La abadía acogía a niños con regularidad, aunque no era una práctica que alentaran, pues obligaba a estirar los recursos y distraía a las hermanas de sus otras tareas. La gente del pueblo tenía cierta tendencia a dejar ante sus puertas a los niños que tenían malformaciones físicas o mentales. Si la hermana Magdalena pudiera decidir, les negaría la entrada a todos, pero Josephus tenía debilidad por las criaturas de Dios más desafortunadas.
Aun así, ese era inquietante.
– Chico, ¿sabes hablar?
Octavus no contestó; miraba el dibujo que había hecho en la tierra.
– No sabe hablar -dijo Ubertus.
Josephus le tomó de la barbilla con ternura y le levantó la cara.
– ¿Tienes hambre?
Los oscuros ojos del niño se movieron de un lado a otro.
– ¿Conoces a Cristo, tu salvador?
Josephus no detectó ningún destello de reconocimiento. El pálido rostro de Octavus era una tabula rasa, una blanca lápida en la que no había nada escrito.
– ¿Lo acogerá, prior? -imploró el padre.
Josephus soltó la barbilla del chico y el zagal se tiró al suelo para seguir haciendo dibujos en la tierra con su sucio dedo.
Las lágrimas recorrían el cincelado rostro de Ubertus.
– Por favor, se lo suplico.
La hermana Magdalena era una mujer severa que nadie recordaba haber visto sonreír, ni siquiera cuando tocaba el salterio y producía una música celestial. Estaba ya en su quinta década de vida y había vivido la mitad de ella entre los muros de la abadía. Bajo su velo había un montón de trenzas grises, y bajo el hábito, un robusto cuerpo virgen tan impenetrable como una cascara de nuez. No era una mujer sin ambiciones, tenía plena conciencia de que en la Orden de San Benito una mujer podía ascender hasta la posición de abadesa si el obispo así lo disponía. Siendo la hermana mayor de Vectis, eso no quedaba descartado, pero Aetia, el obispo de Dorchester, apenas había reparado en su presencia durante las visitas que les había hecho en Semana Santa y Navidad.

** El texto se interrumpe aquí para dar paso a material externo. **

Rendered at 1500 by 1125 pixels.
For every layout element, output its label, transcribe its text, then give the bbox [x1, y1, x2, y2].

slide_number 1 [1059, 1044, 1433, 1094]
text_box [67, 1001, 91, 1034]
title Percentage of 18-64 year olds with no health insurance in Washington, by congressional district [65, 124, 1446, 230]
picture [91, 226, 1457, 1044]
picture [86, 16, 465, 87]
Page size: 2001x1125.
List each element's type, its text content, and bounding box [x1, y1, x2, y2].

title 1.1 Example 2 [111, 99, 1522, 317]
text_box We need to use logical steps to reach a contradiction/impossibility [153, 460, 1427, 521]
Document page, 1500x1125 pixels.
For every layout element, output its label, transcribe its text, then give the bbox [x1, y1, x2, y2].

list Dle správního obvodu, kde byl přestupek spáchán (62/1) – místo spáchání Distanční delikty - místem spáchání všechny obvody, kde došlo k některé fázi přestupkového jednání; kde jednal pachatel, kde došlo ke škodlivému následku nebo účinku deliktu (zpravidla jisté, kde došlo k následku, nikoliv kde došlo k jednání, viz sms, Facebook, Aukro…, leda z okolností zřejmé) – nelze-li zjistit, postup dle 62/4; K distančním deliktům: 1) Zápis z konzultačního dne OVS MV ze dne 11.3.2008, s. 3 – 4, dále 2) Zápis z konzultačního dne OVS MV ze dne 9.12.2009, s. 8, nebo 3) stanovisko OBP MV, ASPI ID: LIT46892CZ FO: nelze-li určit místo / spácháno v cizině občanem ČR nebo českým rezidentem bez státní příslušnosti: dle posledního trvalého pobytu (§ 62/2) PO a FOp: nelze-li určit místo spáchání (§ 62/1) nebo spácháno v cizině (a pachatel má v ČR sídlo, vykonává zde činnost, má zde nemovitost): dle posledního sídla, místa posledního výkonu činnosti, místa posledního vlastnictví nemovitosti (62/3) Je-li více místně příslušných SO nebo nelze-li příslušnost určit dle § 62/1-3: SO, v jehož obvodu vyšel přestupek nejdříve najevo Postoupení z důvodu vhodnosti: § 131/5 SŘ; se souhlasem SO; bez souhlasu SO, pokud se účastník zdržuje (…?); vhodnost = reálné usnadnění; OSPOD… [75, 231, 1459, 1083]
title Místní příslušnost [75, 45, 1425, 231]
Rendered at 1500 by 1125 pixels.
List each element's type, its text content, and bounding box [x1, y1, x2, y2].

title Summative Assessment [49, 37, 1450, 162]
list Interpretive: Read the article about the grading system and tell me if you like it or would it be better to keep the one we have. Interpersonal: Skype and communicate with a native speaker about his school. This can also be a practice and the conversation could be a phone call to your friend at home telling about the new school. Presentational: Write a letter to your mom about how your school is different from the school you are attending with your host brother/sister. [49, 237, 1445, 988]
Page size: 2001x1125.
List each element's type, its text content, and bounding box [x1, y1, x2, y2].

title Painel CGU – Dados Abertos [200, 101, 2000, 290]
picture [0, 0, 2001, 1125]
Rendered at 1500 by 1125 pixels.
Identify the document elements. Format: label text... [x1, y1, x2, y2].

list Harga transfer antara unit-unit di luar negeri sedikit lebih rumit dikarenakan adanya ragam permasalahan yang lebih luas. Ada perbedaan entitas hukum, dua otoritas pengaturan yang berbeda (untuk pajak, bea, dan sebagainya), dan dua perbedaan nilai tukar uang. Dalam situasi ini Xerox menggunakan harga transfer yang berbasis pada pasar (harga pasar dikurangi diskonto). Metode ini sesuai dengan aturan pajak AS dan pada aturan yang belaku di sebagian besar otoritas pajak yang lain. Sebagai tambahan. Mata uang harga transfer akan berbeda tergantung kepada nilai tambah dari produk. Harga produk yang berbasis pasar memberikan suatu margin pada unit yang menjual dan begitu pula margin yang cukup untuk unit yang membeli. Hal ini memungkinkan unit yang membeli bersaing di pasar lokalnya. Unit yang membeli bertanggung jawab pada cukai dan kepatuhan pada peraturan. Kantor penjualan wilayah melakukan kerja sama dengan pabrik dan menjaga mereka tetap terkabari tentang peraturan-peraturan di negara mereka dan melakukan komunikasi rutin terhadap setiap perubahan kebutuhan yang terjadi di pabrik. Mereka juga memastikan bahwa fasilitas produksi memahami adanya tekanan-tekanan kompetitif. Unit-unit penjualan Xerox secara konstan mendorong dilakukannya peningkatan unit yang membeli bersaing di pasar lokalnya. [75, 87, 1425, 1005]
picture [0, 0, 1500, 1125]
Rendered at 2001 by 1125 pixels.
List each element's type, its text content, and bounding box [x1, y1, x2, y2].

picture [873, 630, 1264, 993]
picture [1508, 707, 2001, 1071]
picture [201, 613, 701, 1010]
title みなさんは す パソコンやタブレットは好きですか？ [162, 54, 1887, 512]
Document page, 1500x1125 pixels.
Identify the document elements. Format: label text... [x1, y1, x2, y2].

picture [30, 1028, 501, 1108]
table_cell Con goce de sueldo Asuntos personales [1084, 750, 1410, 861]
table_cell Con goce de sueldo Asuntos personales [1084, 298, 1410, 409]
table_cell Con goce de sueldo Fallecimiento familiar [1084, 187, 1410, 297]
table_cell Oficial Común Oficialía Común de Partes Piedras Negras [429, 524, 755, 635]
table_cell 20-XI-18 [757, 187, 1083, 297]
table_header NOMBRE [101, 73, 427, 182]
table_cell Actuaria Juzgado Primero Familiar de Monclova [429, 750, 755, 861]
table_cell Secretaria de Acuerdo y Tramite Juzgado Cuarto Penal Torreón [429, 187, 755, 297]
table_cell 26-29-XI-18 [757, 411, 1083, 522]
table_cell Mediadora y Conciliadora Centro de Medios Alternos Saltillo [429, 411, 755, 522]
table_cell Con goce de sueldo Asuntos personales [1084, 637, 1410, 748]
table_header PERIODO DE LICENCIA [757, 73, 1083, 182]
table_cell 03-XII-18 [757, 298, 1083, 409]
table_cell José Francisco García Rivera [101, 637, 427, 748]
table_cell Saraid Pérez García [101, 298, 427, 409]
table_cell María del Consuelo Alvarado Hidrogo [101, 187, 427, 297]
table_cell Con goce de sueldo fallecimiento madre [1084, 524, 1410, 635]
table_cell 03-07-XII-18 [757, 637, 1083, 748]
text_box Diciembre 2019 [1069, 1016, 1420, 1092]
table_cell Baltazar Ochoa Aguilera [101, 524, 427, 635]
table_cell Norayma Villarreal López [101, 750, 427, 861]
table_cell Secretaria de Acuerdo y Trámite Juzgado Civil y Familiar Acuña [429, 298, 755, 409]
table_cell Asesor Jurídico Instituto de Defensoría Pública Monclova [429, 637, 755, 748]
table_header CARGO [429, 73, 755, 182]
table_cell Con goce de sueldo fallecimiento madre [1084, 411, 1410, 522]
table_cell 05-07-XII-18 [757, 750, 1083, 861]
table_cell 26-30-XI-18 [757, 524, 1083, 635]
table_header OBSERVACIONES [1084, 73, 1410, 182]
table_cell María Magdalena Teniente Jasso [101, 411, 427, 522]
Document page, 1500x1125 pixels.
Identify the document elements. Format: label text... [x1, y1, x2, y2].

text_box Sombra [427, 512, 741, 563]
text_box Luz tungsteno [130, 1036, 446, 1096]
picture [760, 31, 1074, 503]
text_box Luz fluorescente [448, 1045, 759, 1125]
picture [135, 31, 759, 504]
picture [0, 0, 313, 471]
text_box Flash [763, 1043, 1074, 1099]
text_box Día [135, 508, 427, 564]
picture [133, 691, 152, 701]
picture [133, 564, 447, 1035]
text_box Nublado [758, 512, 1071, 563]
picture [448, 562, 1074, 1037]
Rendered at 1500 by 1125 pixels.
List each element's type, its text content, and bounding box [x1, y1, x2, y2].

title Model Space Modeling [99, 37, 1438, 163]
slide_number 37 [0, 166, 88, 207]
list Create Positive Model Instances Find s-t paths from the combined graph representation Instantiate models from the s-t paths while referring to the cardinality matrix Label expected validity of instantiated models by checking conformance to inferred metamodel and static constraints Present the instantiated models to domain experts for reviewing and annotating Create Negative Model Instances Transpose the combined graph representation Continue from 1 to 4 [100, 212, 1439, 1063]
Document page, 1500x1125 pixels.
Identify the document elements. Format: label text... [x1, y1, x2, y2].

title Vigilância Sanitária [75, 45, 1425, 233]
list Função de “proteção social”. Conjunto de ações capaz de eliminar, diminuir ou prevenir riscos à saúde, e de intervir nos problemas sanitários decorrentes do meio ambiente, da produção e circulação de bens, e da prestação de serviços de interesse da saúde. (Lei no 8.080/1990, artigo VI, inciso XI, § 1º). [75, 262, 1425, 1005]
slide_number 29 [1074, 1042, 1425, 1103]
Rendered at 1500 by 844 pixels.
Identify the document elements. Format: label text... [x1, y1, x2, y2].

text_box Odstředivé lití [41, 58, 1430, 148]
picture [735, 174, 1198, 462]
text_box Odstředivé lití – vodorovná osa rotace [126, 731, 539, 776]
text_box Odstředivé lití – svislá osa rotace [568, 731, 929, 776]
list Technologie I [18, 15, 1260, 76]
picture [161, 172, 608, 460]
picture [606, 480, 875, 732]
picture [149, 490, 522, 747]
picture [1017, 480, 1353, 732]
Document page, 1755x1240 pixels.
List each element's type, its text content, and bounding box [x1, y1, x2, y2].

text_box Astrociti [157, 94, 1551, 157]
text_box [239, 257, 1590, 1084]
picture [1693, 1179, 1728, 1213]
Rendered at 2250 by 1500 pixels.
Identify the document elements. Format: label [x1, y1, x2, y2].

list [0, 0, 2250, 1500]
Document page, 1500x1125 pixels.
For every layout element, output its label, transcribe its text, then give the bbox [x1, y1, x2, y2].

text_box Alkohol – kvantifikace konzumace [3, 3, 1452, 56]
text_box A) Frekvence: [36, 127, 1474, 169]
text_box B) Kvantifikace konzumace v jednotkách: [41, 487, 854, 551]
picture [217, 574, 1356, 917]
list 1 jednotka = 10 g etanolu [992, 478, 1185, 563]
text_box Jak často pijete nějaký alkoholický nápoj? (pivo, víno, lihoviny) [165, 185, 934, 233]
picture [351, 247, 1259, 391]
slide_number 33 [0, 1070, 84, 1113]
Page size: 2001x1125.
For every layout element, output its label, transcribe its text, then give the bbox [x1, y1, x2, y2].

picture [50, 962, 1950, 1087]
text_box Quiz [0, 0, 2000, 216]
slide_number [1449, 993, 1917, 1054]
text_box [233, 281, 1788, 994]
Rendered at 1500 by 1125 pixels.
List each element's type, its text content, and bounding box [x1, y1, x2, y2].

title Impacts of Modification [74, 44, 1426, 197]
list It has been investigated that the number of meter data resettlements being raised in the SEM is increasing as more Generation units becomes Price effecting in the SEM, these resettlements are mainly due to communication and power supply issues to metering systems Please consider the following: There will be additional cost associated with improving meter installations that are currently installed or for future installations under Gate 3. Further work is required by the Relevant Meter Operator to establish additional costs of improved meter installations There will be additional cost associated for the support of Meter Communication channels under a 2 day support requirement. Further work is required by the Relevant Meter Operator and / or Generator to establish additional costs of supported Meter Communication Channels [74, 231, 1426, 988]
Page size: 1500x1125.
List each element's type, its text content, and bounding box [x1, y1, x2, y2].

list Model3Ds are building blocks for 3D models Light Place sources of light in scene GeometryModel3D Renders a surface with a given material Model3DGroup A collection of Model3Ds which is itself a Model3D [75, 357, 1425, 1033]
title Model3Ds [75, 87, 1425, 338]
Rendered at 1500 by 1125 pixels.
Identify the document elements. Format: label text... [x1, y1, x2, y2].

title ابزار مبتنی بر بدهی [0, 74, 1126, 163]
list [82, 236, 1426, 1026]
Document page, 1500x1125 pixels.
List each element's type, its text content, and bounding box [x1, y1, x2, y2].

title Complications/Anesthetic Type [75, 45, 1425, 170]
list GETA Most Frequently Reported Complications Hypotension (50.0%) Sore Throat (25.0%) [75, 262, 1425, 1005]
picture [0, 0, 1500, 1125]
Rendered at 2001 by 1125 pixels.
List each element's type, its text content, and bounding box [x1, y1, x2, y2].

Magdalena tenía la certeza de que sus meditaciones acerca de cómo ella podría llevar mejor la abadía no eran pura vanagloria sino el deseo de hacer del monasterio un lugar más puro y eficiente.
A menudo se acercaba a Oswyn para informarle de sus sospechas de despilfarro, exceso o incluso fornicación, y él la escuchaba con paciencia, suspirando, y más tarde trataba el tema con Josephus. Oswyn renqueaba debido a su dolencia en la columna vertebral, y los dolores eran un problema constante. Las quejas de Magdalena sobre el gasto de cerveza o las miradas lujuriosas que imaginaba que dirigían a las vírgenes a su cargo solo aportaban más desasosiego al abad. Contaba con Josephus para que se ocupara de estos temas mundanos y así él poder centrarse en servir a Dios y honrarlo terminando la construcción de la abadía en el tiempo que le quedaba de vida.